NEXT Church gathering is exploring God’s intent for care and nurture
by Mike Ferguson | Presbyterian News Service
LOUISVILLE — Self care is “all the rage these days,” NEXT Church keynoter Dr. Chanequa Walker-Barnes said Tuesday during her second of three talks. It’s a “commodified topic,” but it’s not well understood. Walker-Barnes, Professor of Practical Theology and Pastoral Counseling at Columbia Theological Seminary, laid out six claims on the topic to help bring understanding to those attending NEXT Church’s National Gathering both in person at Montreat Conference Center and online.
Read a report about Walker-Barnes’ Monday talk, “Rest is resistance,” here.
Walker-Barnes’ six claims about self care are these: Self care is gratitude, stewardship, wellness oriented, holistic, reparative and holy.

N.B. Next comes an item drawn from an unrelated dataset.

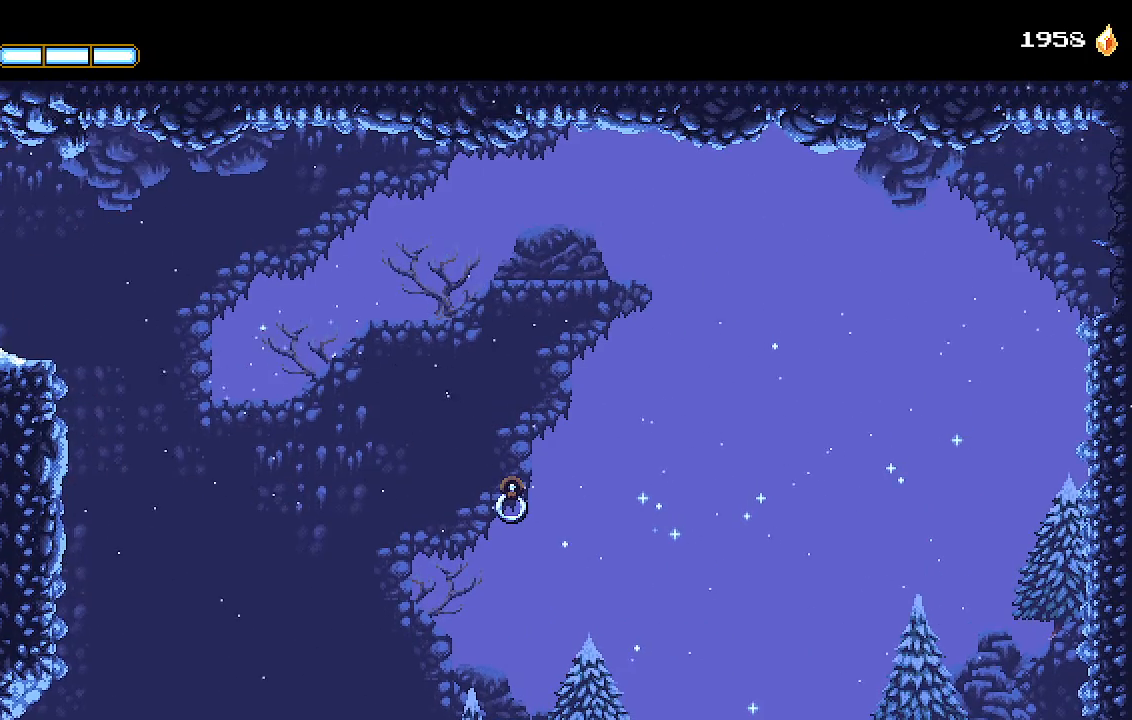
{"dt_ms": 500, "buttons": ["DPAD_LEFT"], "left_stick": "center", "right_stick": "center", "events": []}
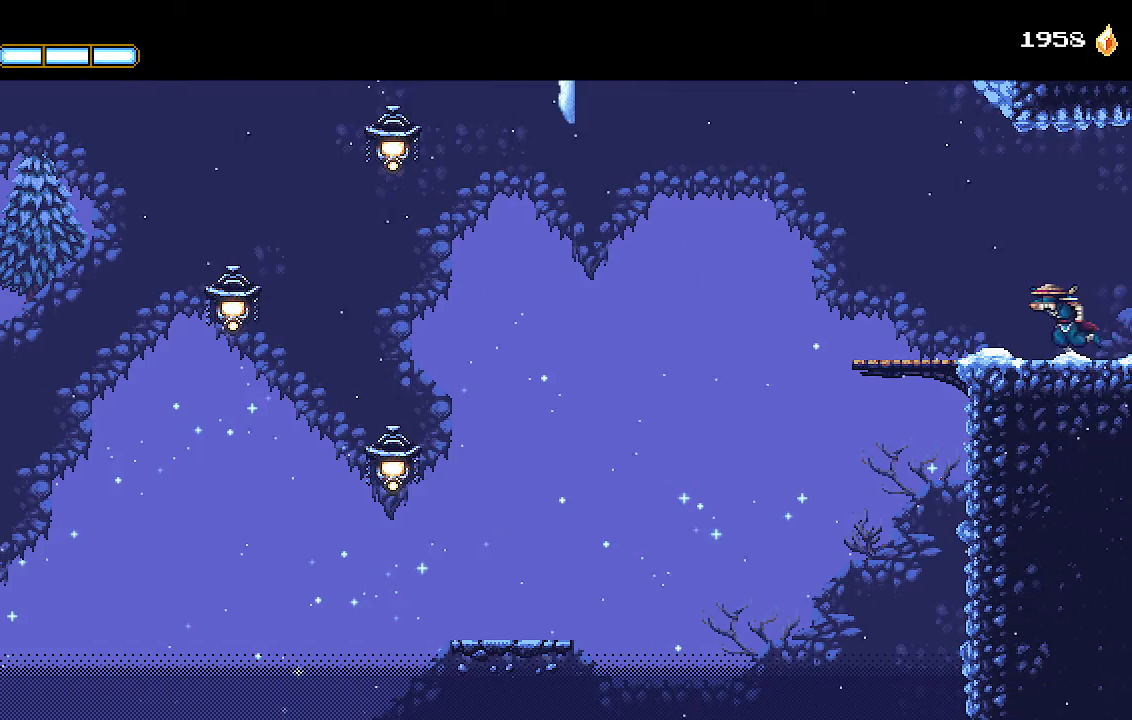
{"dt_ms": 500, "buttons": ["DPAD_LEFT"], "left_stick": "center", "right_stick": "center", "events": []}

On gratitude, Walker-Barnes talked about her child whose bedroom floor is typically “strewn with all manner of clothes,” sometimes even with an article she’s recently purchased for him. “I wonder if it’s like that for God, watching us neglect ourselves, the gift that God has given us,” she said. Psalm 139 “makes it clear we are not the result of a heavenly factory. God takes time to knit us together while we are yet in the womb. Each of us is uniquely and wonderfully handmade. We have the imperfections” that come from being handmade, she said. How we care for ourselves “is an act of gratitude, a response back to God for the gift, and each morning we are given the gift again” when God wakes us from our slumber. “It’s another chance to show our appreciation … We are all God’s good and perfect gift. Imagine what self care would be if each of us believed that,” especially those of us who were “taught our bodies are not image-bearers,” she said.

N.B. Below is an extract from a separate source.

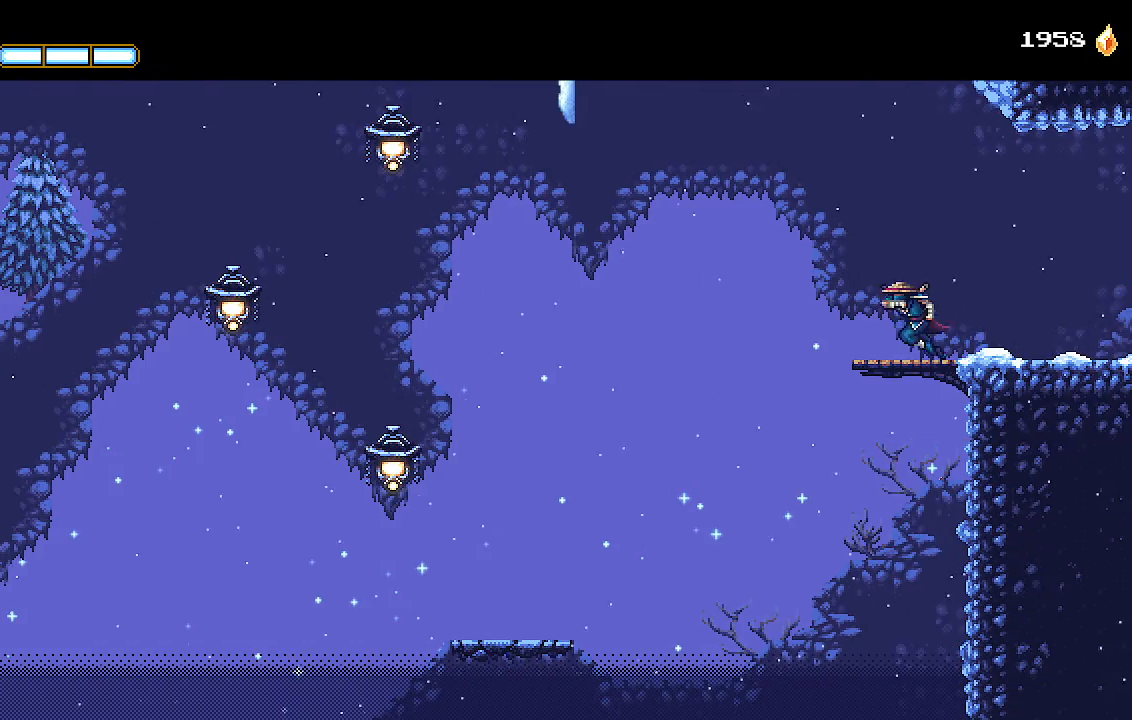
{"dt_ms": 500, "buttons": ["CROSS", "DPAD_LEFT"], "left_stick": "center", "right_stick": "center", "events": [[267, "CROSS", "down"]]}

On stewardship, Walker-Barnes talked about one her least favorite biblical parables, the one about the talents. “It’s a weird story … It seems to run counter to almost everything else Jesus teaches,” she said. “But in terms of self care, it begins to make sense. Self care is fundamentally about stewardship.” We don’t steward ourselves to avoid God’s wrath, she said. “I think God is brokenhearted, not angry, when we mistreat ourselves. But our bodies were divinely designed to need care. When we fail to steward ourselves well, our body responds with its own wrath.”
Self care is indeed wellness oriented, she said, citing Peter’s healing at the Beautiful gate of the beggar crippled from birth. “Like that crippled man, we look for self care in all the wrong places,” including pedicures and weekend get-aways, Walker-Barnes said. “Capitalism has taken over self care. Treating ourselves can be part of self care, but it’s not the primary thing. Self care is about wellness … It enables us to participate in God’s mission in ways that are faithful, imaginative and sustainable.”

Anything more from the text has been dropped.